** Problems to solve **
A) According to the assignment page, why does the relational model need a separate Users table when the analysis could be done with only the Tweet and TweetHashtag tables? Answer in one to three sentences.
B) From the assignment page, write out the passage between "2. What were" and "raw tweet data.", inclusive.
C) Which pieces of information from the raw tweets does the assignment page say must be kept to answer the three questions?

** Text **
Skip to content

janakmayer/storing-retrieving-assignment3

Repository files navigation

Assignment 3

Assignment Questions

We need to answer the following questions by "querying" tweet data that was acquired from a conference in Prague:

  1. Who tweeted the most during the conference?
  2. What were the top 10 hash tags used?
  3. For a particular hour, how many tweets were produced?

Task 1

Draw a UML ER diagram how you would model your information extracted from the raw tweet data.

If all we need to do is to answer the three questions above, we can discard most of the data in the raw tweet, since all we need are user details, the timestamp of the tweet, and any hashtags in the tweet. To store this in a relational model, we could follow the following structure:

ERdiagram.png

User and Hashtag tables here are optional - it would be possible to conduct the analysis using only the Tweet and TweetHashtag tables, however within a relational model, all four tables are required to have a Third Form Normal schema. In particular, since more than one tweeter at the conference might have the same name, it is prudent to rely on user_id as the unique identifier for users - which means that in order to keep data 3FN, we require the separate Users table with one-to-many relationship to store information about the user's name.

** Extracted records **

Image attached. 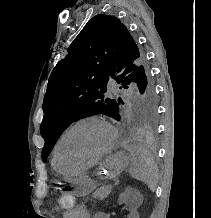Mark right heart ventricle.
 Listing matches in <instances>:
<instances>
[{
  "label": "right heart ventricle",
  "mask_w": 211,
  "mask_h": 218,
  "mask_svg": "<svg viewBox=\"0 0 211 218\" xmlns=\"http://www.w3.org/2000/svg\"><path fill=\"white\" fill-rule=\"evenodd\" d=\"M51 164H52V165H57V164H58V161H57V160H52V161H51Z\"/></svg>",
  "instance_id": "right-heart-ventricle-1"
}]
</instances>
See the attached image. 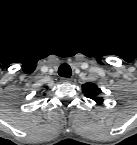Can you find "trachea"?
Returning <instances> with one entry per match:
<instances>
[{"label":"trachea","mask_w":137,"mask_h":145,"mask_svg":"<svg viewBox=\"0 0 137 145\" xmlns=\"http://www.w3.org/2000/svg\"><path fill=\"white\" fill-rule=\"evenodd\" d=\"M58 74L61 77L69 78L72 75L71 67L68 64H62L58 69Z\"/></svg>","instance_id":"obj_1"}]
</instances>
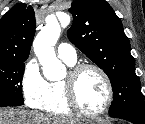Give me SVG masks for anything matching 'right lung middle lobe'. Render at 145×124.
I'll return each instance as SVG.
<instances>
[{
  "instance_id": "dd1d6c3e",
  "label": "right lung middle lobe",
  "mask_w": 145,
  "mask_h": 124,
  "mask_svg": "<svg viewBox=\"0 0 145 124\" xmlns=\"http://www.w3.org/2000/svg\"><path fill=\"white\" fill-rule=\"evenodd\" d=\"M26 59L0 60V102L24 101L22 78Z\"/></svg>"
}]
</instances>
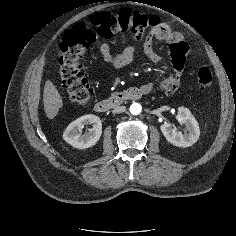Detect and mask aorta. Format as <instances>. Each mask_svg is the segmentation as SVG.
<instances>
[{
    "instance_id": "obj_1",
    "label": "aorta",
    "mask_w": 236,
    "mask_h": 236,
    "mask_svg": "<svg viewBox=\"0 0 236 236\" xmlns=\"http://www.w3.org/2000/svg\"><path fill=\"white\" fill-rule=\"evenodd\" d=\"M142 111V106L139 103H132L130 106V113L132 115H139Z\"/></svg>"
}]
</instances>
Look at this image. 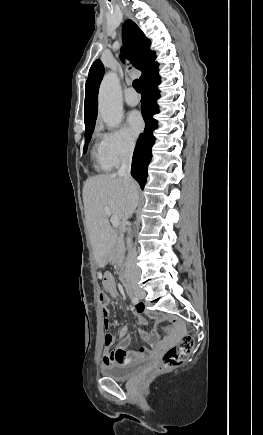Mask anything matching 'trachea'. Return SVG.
Segmentation results:
<instances>
[{"mask_svg": "<svg viewBox=\"0 0 263 435\" xmlns=\"http://www.w3.org/2000/svg\"><path fill=\"white\" fill-rule=\"evenodd\" d=\"M133 88L138 92L141 93V87L138 79H135L132 83Z\"/></svg>", "mask_w": 263, "mask_h": 435, "instance_id": "trachea-1", "label": "trachea"}]
</instances>
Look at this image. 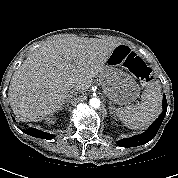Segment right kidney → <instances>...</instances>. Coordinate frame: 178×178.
Returning <instances> with one entry per match:
<instances>
[{"mask_svg": "<svg viewBox=\"0 0 178 178\" xmlns=\"http://www.w3.org/2000/svg\"><path fill=\"white\" fill-rule=\"evenodd\" d=\"M46 120L48 121V123H54L53 118L48 117Z\"/></svg>", "mask_w": 178, "mask_h": 178, "instance_id": "1", "label": "right kidney"}]
</instances>
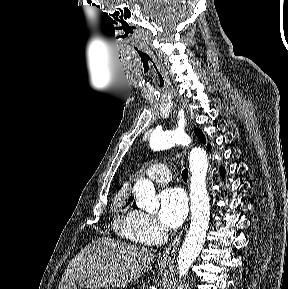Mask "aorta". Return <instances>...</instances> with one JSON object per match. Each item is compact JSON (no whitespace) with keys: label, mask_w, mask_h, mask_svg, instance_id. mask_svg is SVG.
Instances as JSON below:
<instances>
[{"label":"aorta","mask_w":288,"mask_h":289,"mask_svg":"<svg viewBox=\"0 0 288 289\" xmlns=\"http://www.w3.org/2000/svg\"><path fill=\"white\" fill-rule=\"evenodd\" d=\"M150 147L154 151L170 148L175 145L188 143L187 136L180 129L174 131L154 132L150 137ZM189 166L190 179V202L191 222L178 255L179 278L184 277L198 257L207 234L210 220L209 196L206 188V175L208 158L201 148H194L190 152ZM133 192L137 207L148 212L159 208V201L155 195V188L151 181L142 179L136 182ZM177 289H183L179 285Z\"/></svg>","instance_id":"obj_1"}]
</instances>
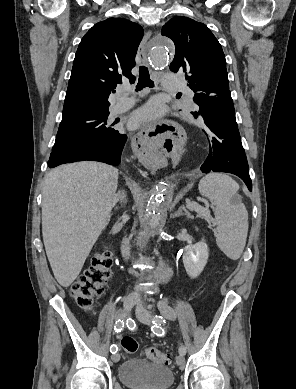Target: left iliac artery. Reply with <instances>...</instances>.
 I'll return each mask as SVG.
<instances>
[{
    "label": "left iliac artery",
    "mask_w": 296,
    "mask_h": 389,
    "mask_svg": "<svg viewBox=\"0 0 296 389\" xmlns=\"http://www.w3.org/2000/svg\"><path fill=\"white\" fill-rule=\"evenodd\" d=\"M152 322L154 324L151 328L153 333L158 336H162L164 334V330L162 329L161 325L165 323V319L162 316L155 315L152 319ZM178 351L180 354L184 355L186 353V348L183 345H181Z\"/></svg>",
    "instance_id": "obj_1"
}]
</instances>
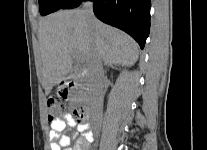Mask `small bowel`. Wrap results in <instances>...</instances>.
<instances>
[{
    "instance_id": "1",
    "label": "small bowel",
    "mask_w": 207,
    "mask_h": 150,
    "mask_svg": "<svg viewBox=\"0 0 207 150\" xmlns=\"http://www.w3.org/2000/svg\"><path fill=\"white\" fill-rule=\"evenodd\" d=\"M51 131L49 133L51 150H89L94 140V135L87 123H77L73 115L67 114L64 119L50 121ZM68 132L77 137L73 146L70 145Z\"/></svg>"
}]
</instances>
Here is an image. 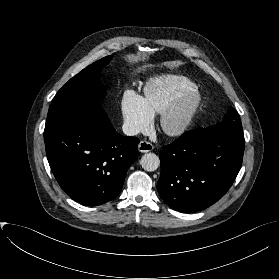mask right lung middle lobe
<instances>
[{"label": "right lung middle lobe", "mask_w": 279, "mask_h": 279, "mask_svg": "<svg viewBox=\"0 0 279 279\" xmlns=\"http://www.w3.org/2000/svg\"><path fill=\"white\" fill-rule=\"evenodd\" d=\"M111 58V55L106 56L87 66L58 91L50 105L45 129L56 125L83 104L99 102L106 95V86L101 83L99 73Z\"/></svg>", "instance_id": "dd1d6c3e"}]
</instances>
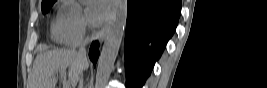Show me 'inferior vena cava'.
I'll return each instance as SVG.
<instances>
[{
	"label": "inferior vena cava",
	"mask_w": 267,
	"mask_h": 88,
	"mask_svg": "<svg viewBox=\"0 0 267 88\" xmlns=\"http://www.w3.org/2000/svg\"><path fill=\"white\" fill-rule=\"evenodd\" d=\"M87 41H88V37L80 44L79 50L77 51V57L82 61H86L85 46L87 44ZM80 75H81V78L79 77V88H82L83 87L82 73Z\"/></svg>",
	"instance_id": "obj_1"
}]
</instances>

** List of solutions **
A) More than one tweeter at the conference might have the same name, so user_id has to serve as the unique identifier for users. To keep the data in third normal form, the user's name must then be stored in a separate Users table linked through a one-to-many relationship.

B)
2. What were the top 10 hash tags used?
  3. For a particular hour, how many tweets were produced?

Task 1

Draw a UML ER diagram how you would model your information extracted from the raw tweet data.

C) User details, the timestamp of the tweet, and any hashtags in the tweet.